Pero me aparté el pelo de la cara para poder ver bien como mi casa se alzaba igual que siempre en la pequeña parcela de la aldea. Hogar. Sabía hasta extraño en mis labios: Tanto tiempo perdida, buscando comerme el mundo que, sin querer, no me había dado cuenta de que hasta ahora, el mundo era el que me había estado devorando a mí.

— Vale, pues no... No me lo esperaba así.— Raoul cerró la puerta del coche y se acercó hasta mí. Arrastraba un par de maletas como bien podía por aquel suelo malogrado y miraba a su alrededor como hace un pez fuera del agua.

— ¿Qué pasa?, ¿Nunca estuviste en un pueblo?— Pregunté de forma irónica. Le arrebaté mi maleta de las manos y volví a mi sitio. Probablemente ahora venía el momento en el que yo empezaba a andar, pero mis pies permanecieron estáticos, como si se los hubiese tragado la tierra.

— Quiero decir... no te pega nada. A ti. — Señaló mientras se rascaba la nuca.

— Pues aquí me crié, chico.

Los incendios habían dejado el monte hecho un desastre. Lo sabía porque mi madre y mi hermano habían sido evacuados hacía ya varios meses. Las cosas parecían haber vuelto a la normalidad, y aunque las autoridades recomendaban permanecer fuera hasta finales de julio, mi madre, que era una testaruda de libro y estaba demasiado anclada a aquellas raíces se había empeñado en volver ya, tan pronto.

Aunque no había sido la única, la avenida, tras días abandonada, había recobrado la vida y chasqueaba los pasos de sus viandantes mientras que guardaba las conversaciones y las risas que se mezclaban con el ambiente. Aún olía a humo, podía sentir como se colaba indiscretamente por mis fosas nasales y me erizaba la piel. Hacía tanto tiempo que no sentía aquello: felicidad. Efímera, pero ínfima, la sentí correr por mis venas hasta que la vi. Por primera vez tras muchos años nuestros ojos se cruzaron. Mi corazón dio un vuelco y luego empezó a latir demasiado rápido.

— Pensaba que ya no venías. — Se quejó mientras andaba.—Tienes a tu madre histérica.— Dijo. Había cambiado. No especialmente desde la última vez que nos vimos, pero sí a aspectos generales.

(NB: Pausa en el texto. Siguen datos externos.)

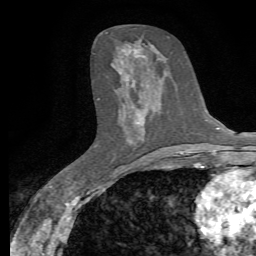
Breast MRI, one axial slice; slice 31 of 72 in the series (ordered by position); cropped to one breast; dynamic contrast-enhanced series, time point 2 of 7 at this slice position (early post-contrast); 1.5 T; TE 4.3 ms, TR 8.8 ms; 2.2 mm slice thickness; 256 × 256 image matrix, field of view 165 × 165 mm. Female patient.
Outlined on this slice (semi-automatic segmentation, software-assisted and operator-edited):
- enhancing-tissue mask used for the functional tumour volume (all voxels passing the contrast-enhancement thresholds inside the analysis volume; usually the tumour): box from (x=121, y=48) to (x=144, y=141) px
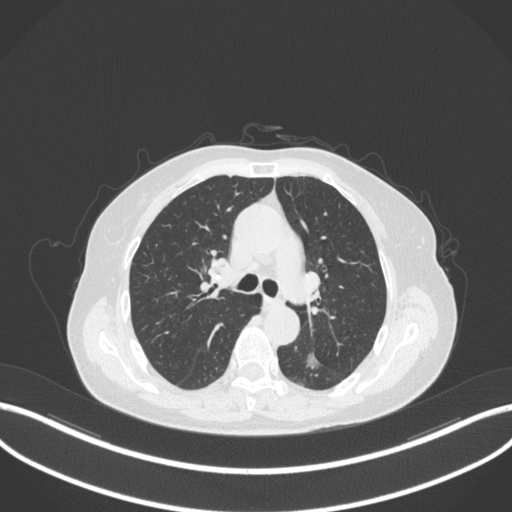
Chest CT, one axial slice. Slice 197 of 352 in the series (ordered by position). 120 kVp. Lung window (W 1500 / L -600 HU). 512 × 512 image matrix, field of view 400 × 400 mm. Patient: female, 70 years. Case-level facts recorded for this patient, not image findings: clinical TNM (as recorded): T1c N0 M0.
Annotated regions visible in this slice (rectangle marked by the reading radiologist):
- lung tumour (recorded histology: adenocarcinoma): bounding box [x1, y1, x2, y2] px = [301, 344, 323, 372]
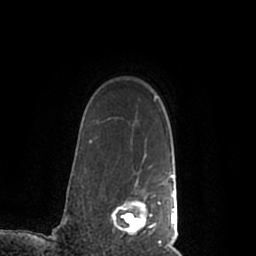
Breast MRI (dynamic contrast-enhanced), one axial slice; slice 165 of 200 in the series (ordered by position); cropped to one breast; dynamic contrast-enhanced series, time point 2 of 7 at this slice position (early post-contrast); 1.5 T; TE 2.2 ms, TR 4.6 ms; 256 × 256 image matrix, field of view 160 × 160 mm. Female patient.
Structures marked on this image (semi-automatic segmentation, software-assisted and operator-edited):
- enhancing-tissue mask used for the functional tumour volume (all voxels passing the contrast-enhancement thresholds inside the analysis volume; usually the tumour): bounding box <111,171,177,245> (left, top, right, bottom; pixels)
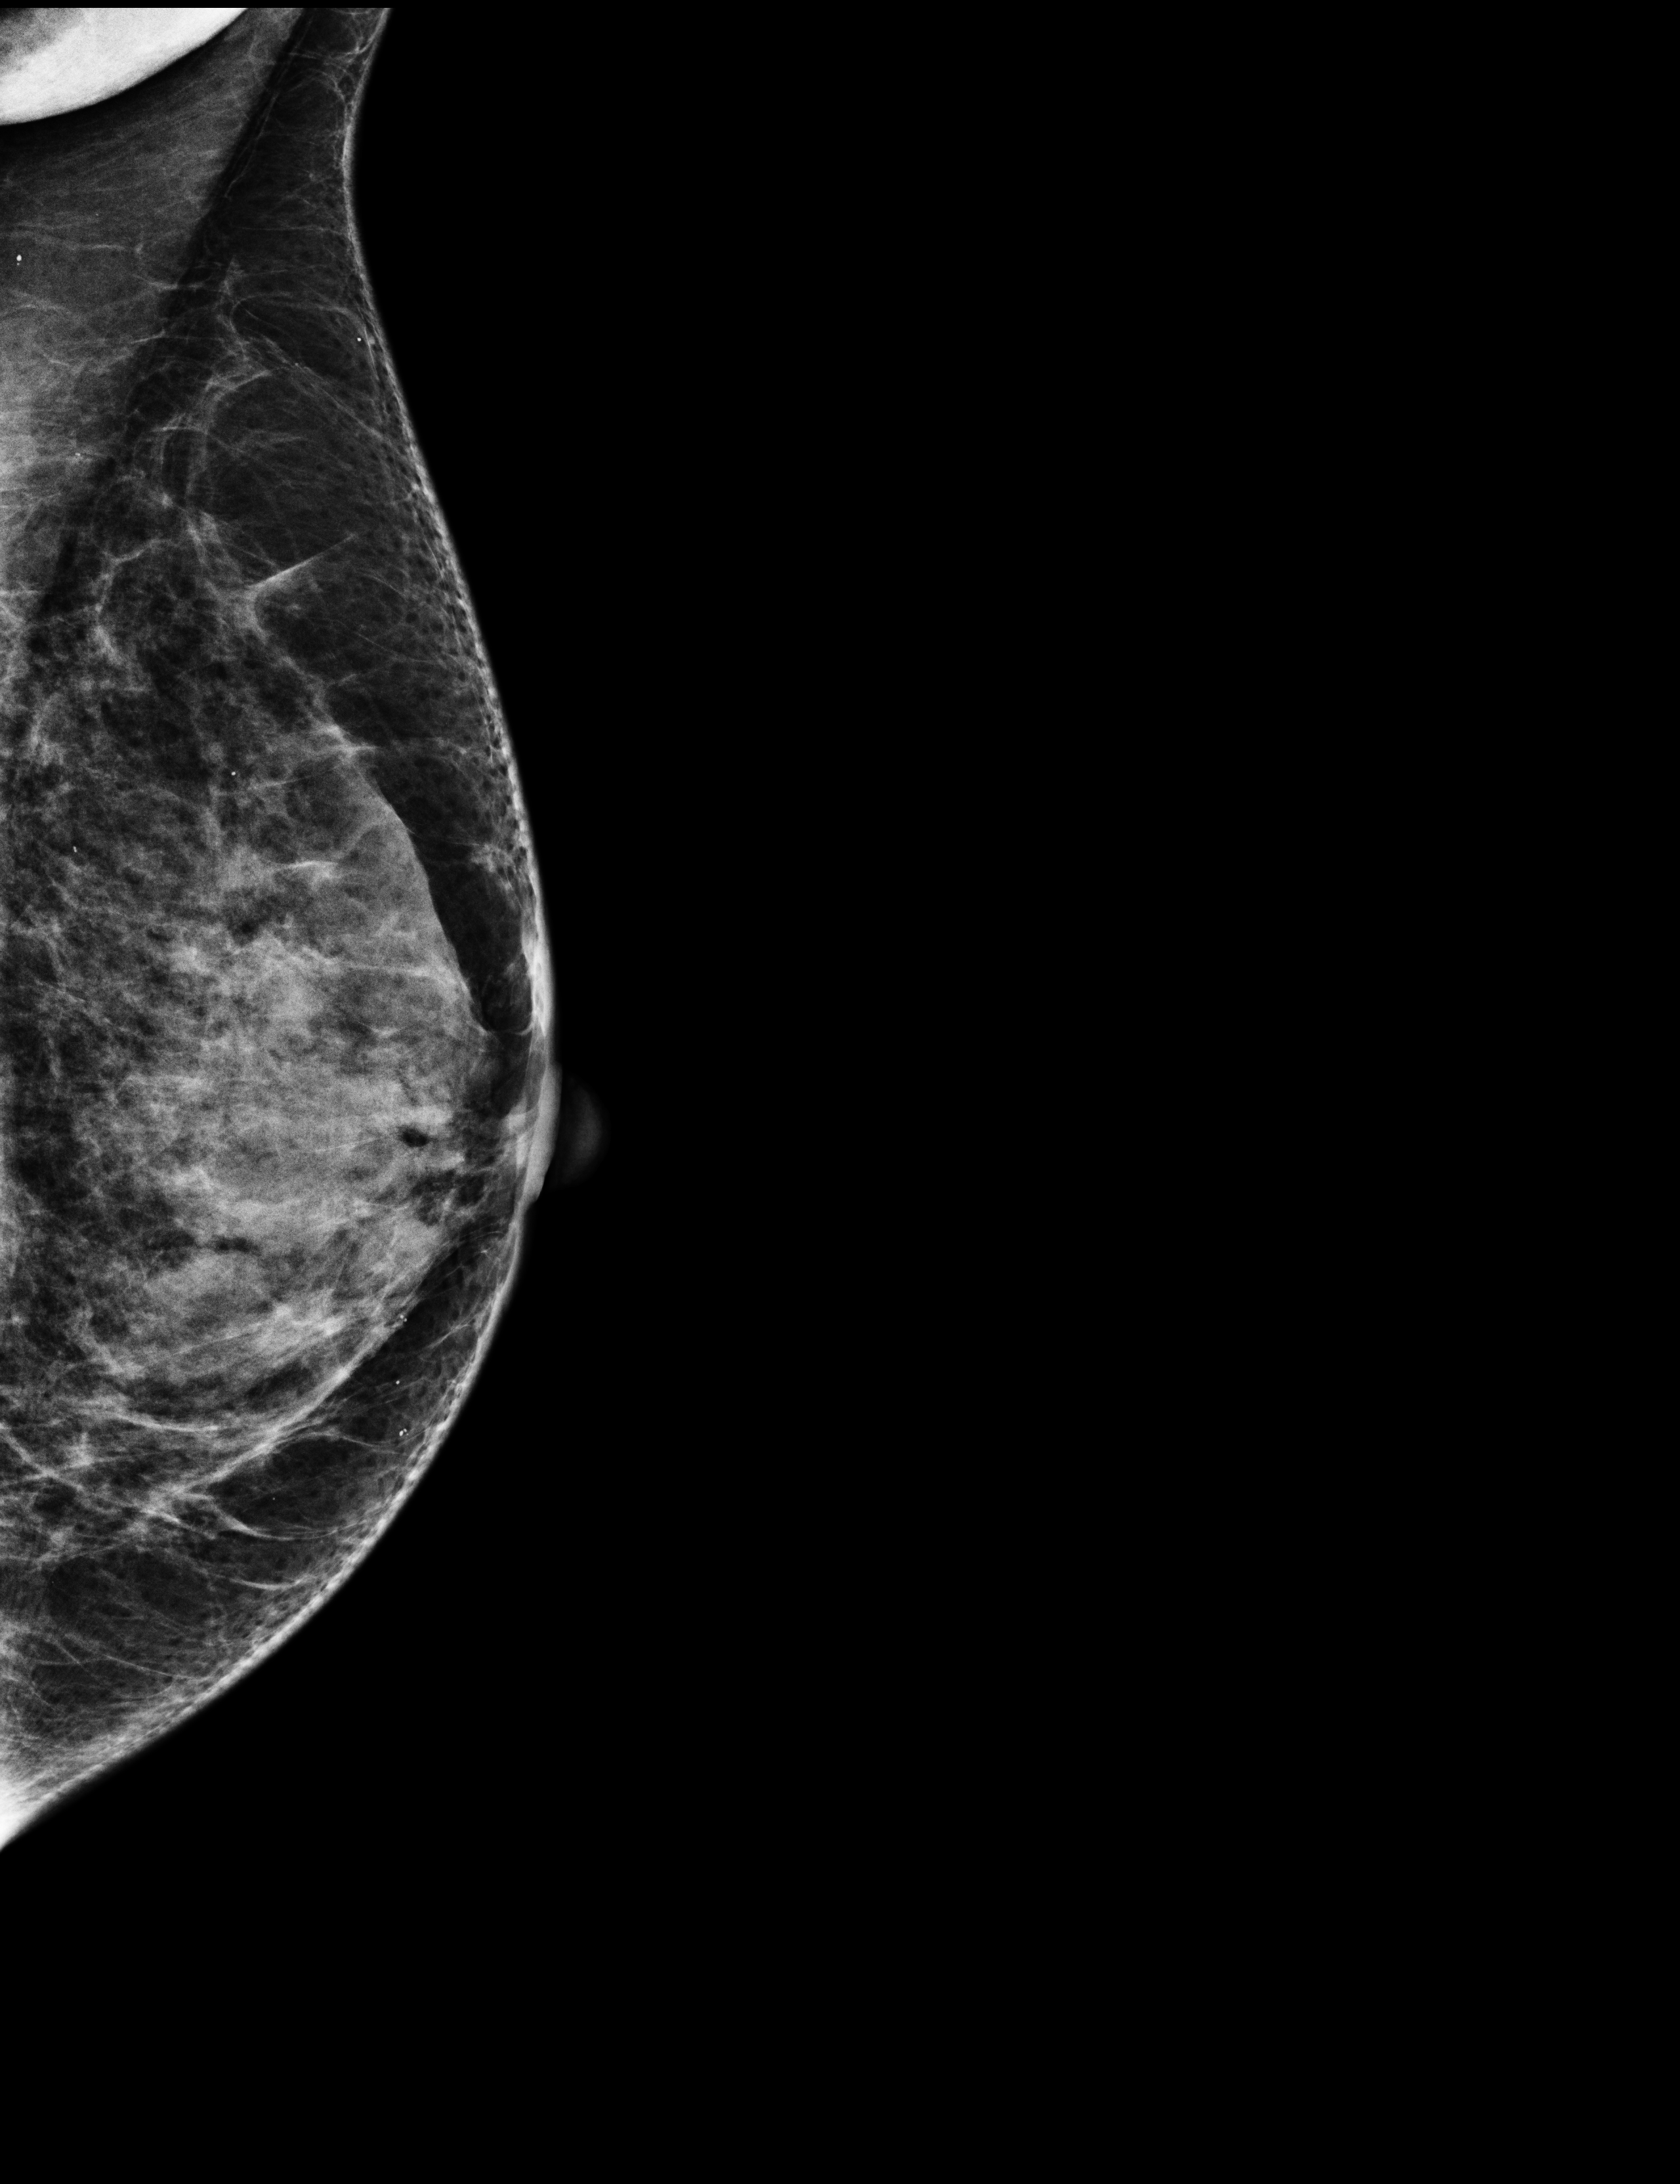
Digital mammogram (FFDM), left breast, MLO view, screening examination, system: Selenia Dimensions. Patient: female, 55 years.
Breast density at the screening exam (both breasts): heterogeneously dense (BI-RADS density category c). Final BI-RADS category for the screening round (tomosynthesis exam, both breasts): category 1. Recall: no recall after this screen.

Tenía el pelo más largo, había pegado el estirón y estaba infinitamente más veces más guapa que en aquella canción de despedida. Sus ojos brillaban, más verdes que nunca contra la tormenta que se mecía en el cielo.

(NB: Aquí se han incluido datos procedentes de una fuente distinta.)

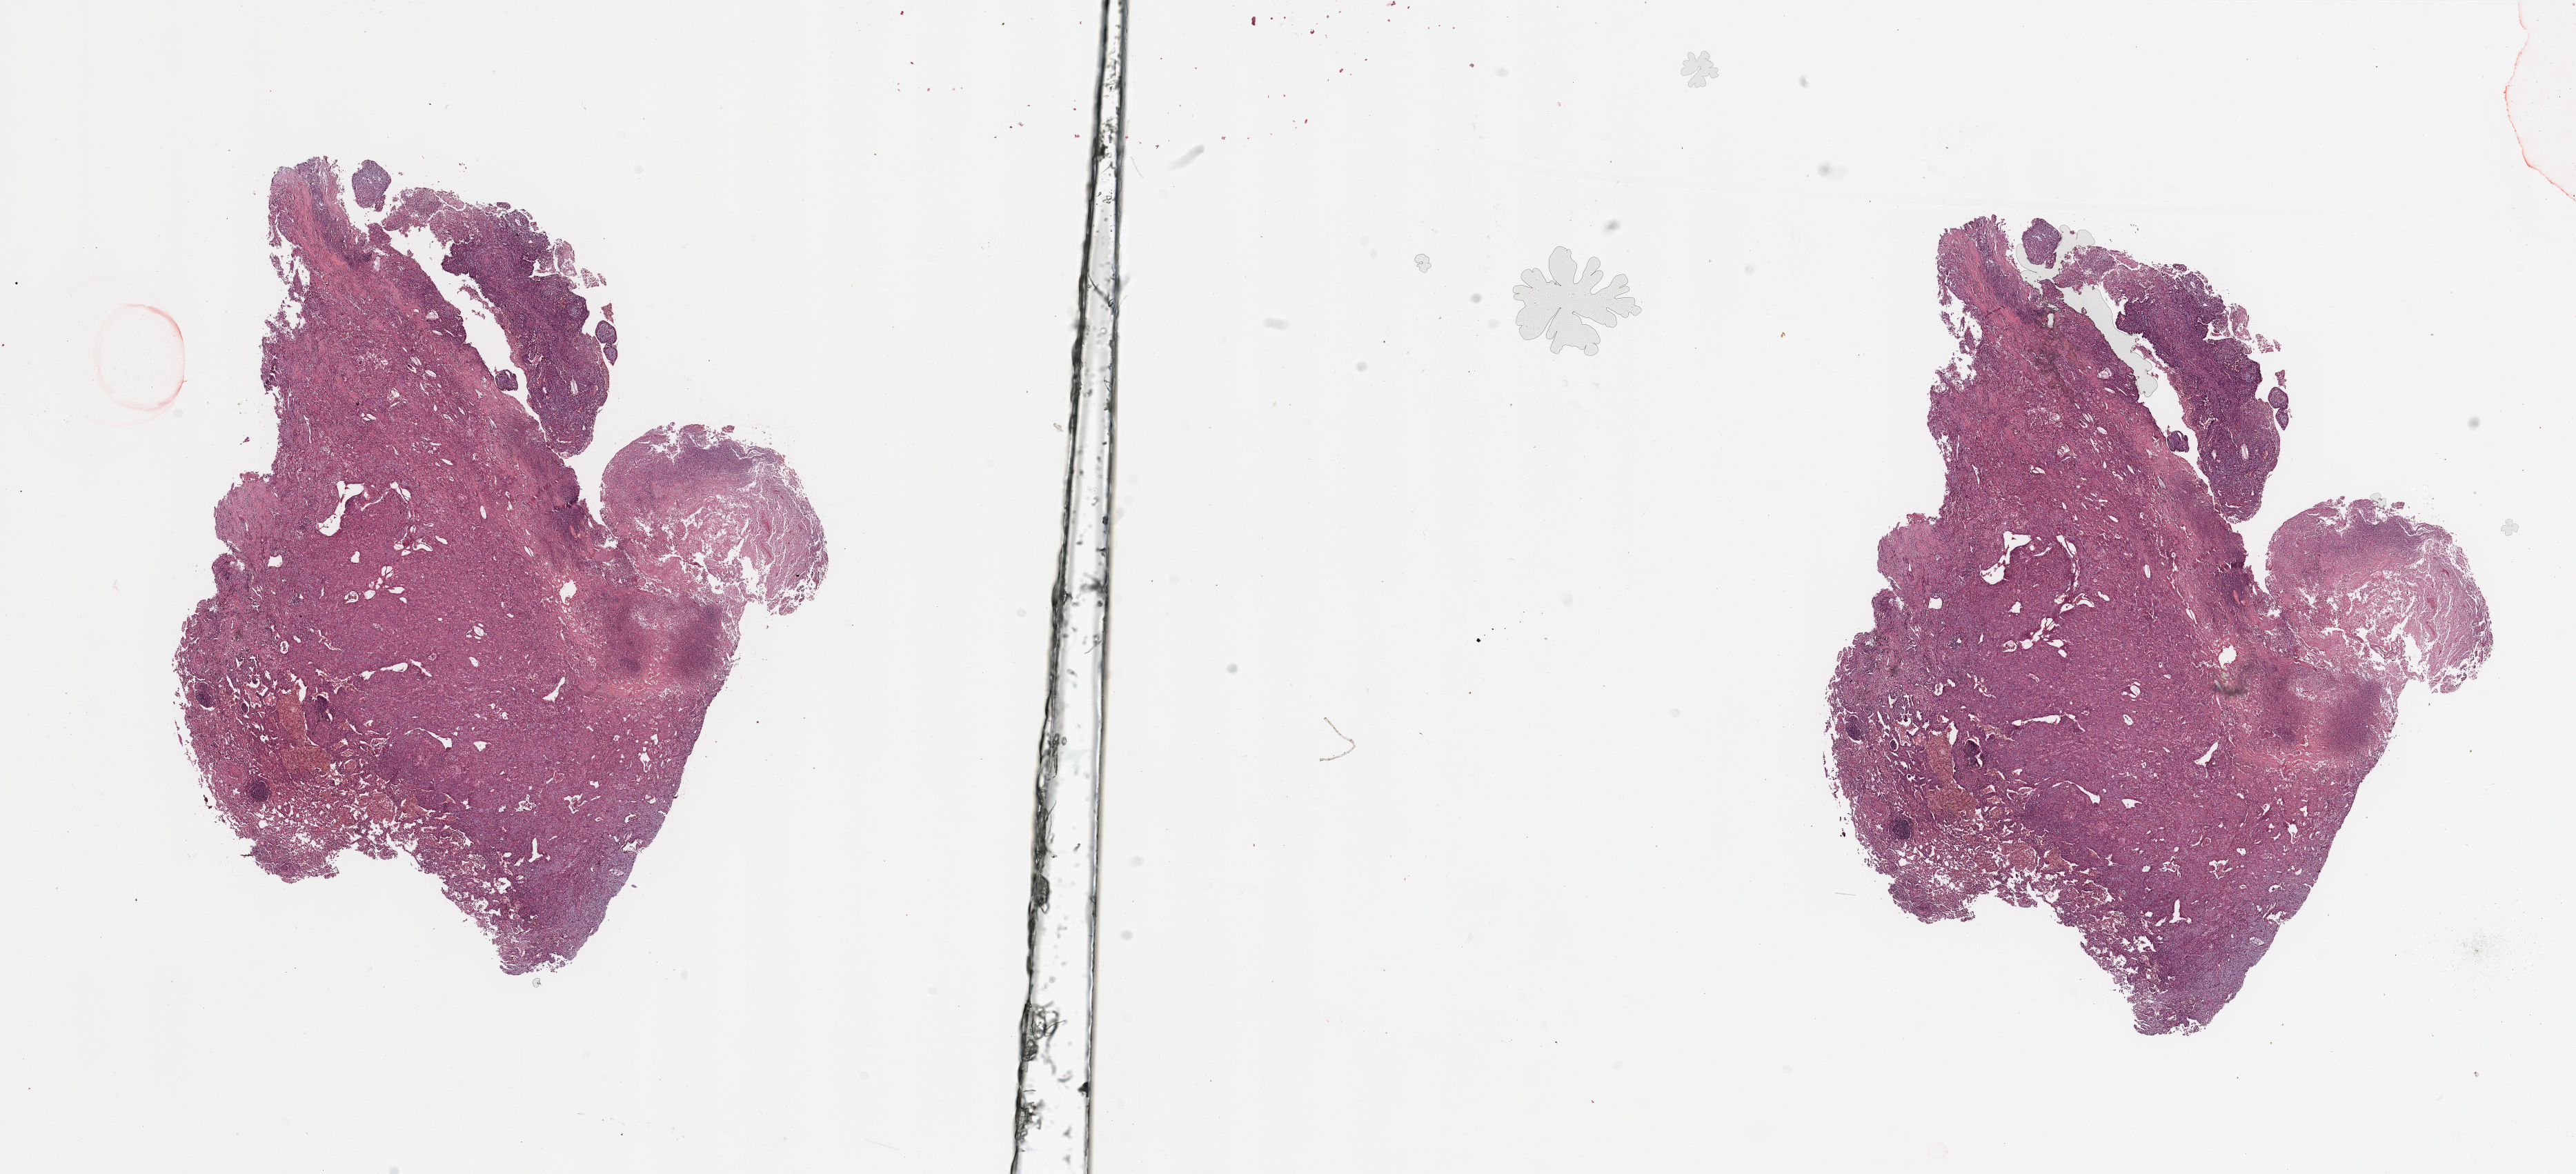
Digitized H&E tissue section (whole slide), low-resolution overview of the scanned area, about 29.5 x 13.5 mm; lung, tumour tissue. Patient: male, age 78 years. Histologic grade: G2 (moderately differentiated).
AJCC pathologic stage: IIA. Histologic diagnosis: Squamous cell carcinoma, NOS. Primary tumour site (as recorded): left upper lobe.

— Mimi...— Suspiré en sus brazos, que me envolvieron una vez más como si fuera ayer. Durante unos segundos, sentí como si nunca me hubiese ido.

No sé si quedaba o no algo entre nosotras, pero fuese lo que fuese, se había extinguido con el fuego del bosque. Solo quedaban los restos de un valle quemado; negro corazón calcinado por el tiempo y el recuerdo; acostumbrado, definitivamente, a echar de menos.

— Me alegro de verte, reina.— Respondió. Estaba segura de que era el pecho de Mimi, que chocaba contra el mío, el que evitaba que mi corazón saliese disparado. No podía evitar pensar en ella. Si me había ido una vez, había sido porque a parte de cumplir sueños quería hacerlo olvidándola. Galicia era el nombre propio, pero la tierra llevaba su nombre y apellidos. Ana, Ana, Ana. La veía en todas partes, como si hubiese dejado una huella imborrable en aquel pueblo. Al principio, todas las paredes hablaban de ella; las preguntas... no fue nada fácil saber que cuando desapareció tras aquella terminal, no volvería a verla.